Fun project - faster associative array algorithm

[Marco Leise via Digitalmars-d]

What's a faster algorithm? There are some that deal with
collisions differently but might be slower with good hash
distributions. You can improve iteration speed by storing only
an index into a dense array of values, but it eats more memory.

As far as I can see from my own experiments with HAMT
(http://infoscience.epfl.ch/record/64398/files/idealhashtrees.pdf)
the time it takes to compute hashes and do a binary comparison
for e.g. strings is so huge that the actual AA algorithm
doesn't really matter. If anyone managed to make string AAs
faster by swapping out the AA implementation I'd be surprised.

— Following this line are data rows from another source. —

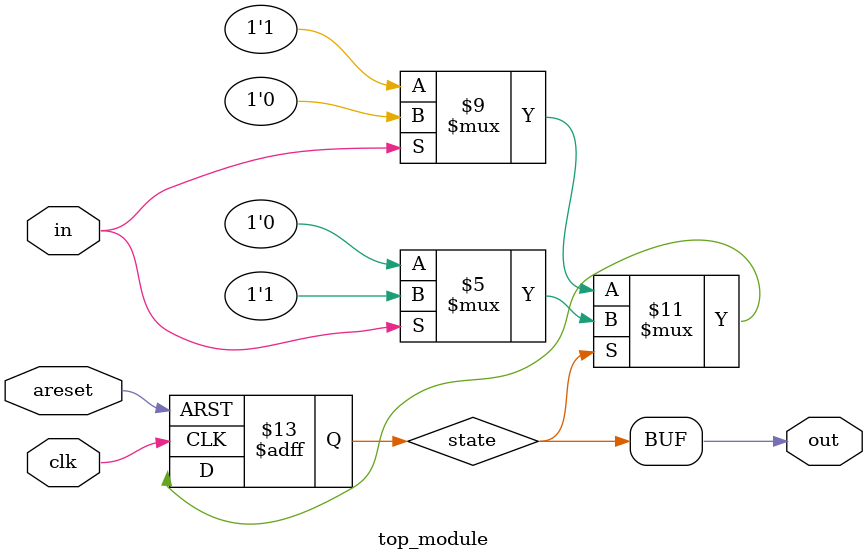
<source format=sv>
module top_module (
    input clk,
    input in,
    input areset,
    output out
);

reg state;
localparam STATE_A = 1'b0, STATE_B = 1'b1;

always @(posedge clk or posedge areset) begin
    if (areset) begin
        state <= STATE_B;
    end
    else begin
        if (state == STATE_A) begin
            if (in) begin
                state <= STATE_A;
            end
            else begin
                state <= STATE_B;
            end
        end
        else begin // state == STATE_B
            if (in) begin
                state <= STATE_B;
            end
            else begin
                state <= STATE_A;
            end
        end
    end
end

assign out = (state == STATE_B);

endmodule

</source>
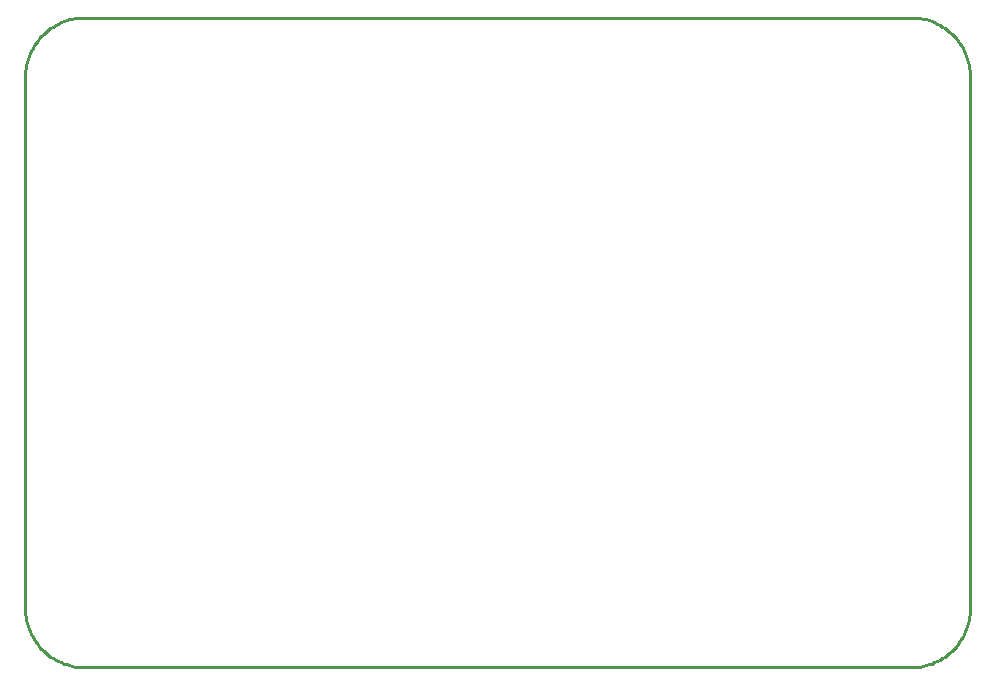
<source format=gm1>
G04*
G04 #@! TF.GenerationSoftware,Altium Limited,Altium Designer,18.1.9 (240)*
G04*
G04 Layer_Color=16711935*
%FSLAX25Y25*%
%MOIN*%
G70*
G01*
G75*
%ADD14C,0.00984*%
D14*
X295276Y0D02*
X296273Y25D01*
X297267Y101D01*
X298256Y227D01*
X299238Y403D01*
X300210Y628D01*
X301169Y903D01*
X302112Y1225D01*
X303039Y1595D01*
X303945Y2012D01*
X304829Y2473D01*
X305688Y2979D01*
X306521Y3528D01*
X307325Y4119D01*
X308098Y4749D01*
X308838Y5418D01*
X309543Y6123D01*
X310212Y6863D01*
X310842Y7636D01*
X311432Y8440D01*
X311981Y9272D01*
X312487Y10132D01*
X312949Y11016D01*
X313365Y11922D01*
X313735Y12848D01*
X314058Y13792D01*
X314332Y14751D01*
X314558Y15722D01*
X314734Y16704D01*
X314860Y17694D01*
X314935Y18688D01*
X314961Y19685D01*
Y196850D02*
X314935Y197847D01*
X314860Y198842D01*
X314734Y199831D01*
X314558Y200813D01*
X314332Y201784D01*
X314058Y202743D01*
X313735Y203687D01*
X313365Y204613D01*
X312949Y205520D01*
X312487Y206404D01*
X311981Y207263D01*
X311432Y208096D01*
X310842Y208900D01*
X310212Y209673D01*
X309543Y210413D01*
X308838Y211118D01*
X308098Y211787D01*
X307325Y212417D01*
X306521Y213007D01*
X305688Y213556D01*
X304829Y214062D01*
X303945Y214524D01*
X303039Y214940D01*
X302112Y215310D01*
X301169Y215633D01*
X300210Y215907D01*
X299238Y216132D01*
X298256Y216308D01*
X297267Y216434D01*
X296273Y216510D01*
X295276Y216535D01*
X19685D02*
X18688Y216510D01*
X17694Y216434D01*
X16704Y216308D01*
X15722Y216132D01*
X14751Y215907D01*
X13792Y215633D01*
X12848Y215310D01*
X11922Y214940D01*
X11016Y214524D01*
X10132Y214062D01*
X9272Y213556D01*
X8440Y213007D01*
X7636Y212417D01*
X6863Y211787D01*
X6123Y211118D01*
X5418Y210413D01*
X4749Y209673D01*
X4119Y208900D01*
X3528Y208096D01*
X2979Y207263D01*
X2473Y206404D01*
X2012Y205520D01*
X1595Y204613D01*
X1225Y203687D01*
X903Y202743D01*
X628Y201784D01*
X403Y200813D01*
X227Y199831D01*
X101Y198842D01*
X25Y197847D01*
X0Y196850D01*
Y19685D02*
X25Y18688D01*
X101Y17694D01*
X227Y16704D01*
X403Y15722D01*
X628Y14751D01*
X903Y13792D01*
X1225Y12848D01*
X1595Y11922D01*
X2012Y11016D01*
X2473Y10132D01*
X2979Y9272D01*
X3528Y8440D01*
X4119Y7636D01*
X4749Y6863D01*
X5418Y6123D01*
X6123Y5418D01*
X6863Y4749D01*
X7636Y4119D01*
X8440Y3528D01*
X9272Y2979D01*
X10132Y2473D01*
X11016Y2012D01*
X11922Y1595D01*
X12848Y1225D01*
X13792Y903D01*
X14751Y628D01*
X15722Y403D01*
X16704Y227D01*
X17694Y101D01*
X18688Y25D01*
X19685Y0D01*
X314961Y19685D02*
Y196850D01*
X19685Y216535D02*
X295276D01*
X0Y19685D02*
Y196850D01*
X19685Y0D02*
X295276D01*
M02*

</source>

Instead I focuses on using malloc over GC and borrowed w0rp's
idea of not hashing integral data types such as int, char or
bool. They are now their own hash, which is dangerous in terms
of hash distribution, but acts as a real turbo boost over the
built-in AA (+700% faster for lookups in my tests with 100%
hit rate.)

May be important:

I found that Tuple generates a hash by addition of the hashes
of its fields. This means that a coordinate tuple like
Tuple!(int, int) will collide with mirror coordinates.
E.g.: tuple(2,5) has the same hash as tuple(5,2) and so on.
Furthermore the hash functions for each field are virtual
function calls from a TypeInfo object that contains further
branching to determine whether the type has an overridden
toHash or the default implementation (SuperFastHash over
binary representation) is used.
I found that:

  enum hasher = &typeid(T).getHash;
  hasher(&t);

already improved hashing speed for gdc a bit. Without looking
at the generated assembly my wild guess is that
de-virtualization failed. TypeInfo objects should be known at
compile time and getHash and other calls to it inlined. Even
the dynamic branch to check for overridden toHash is known at
compile-time.

-- 
Marco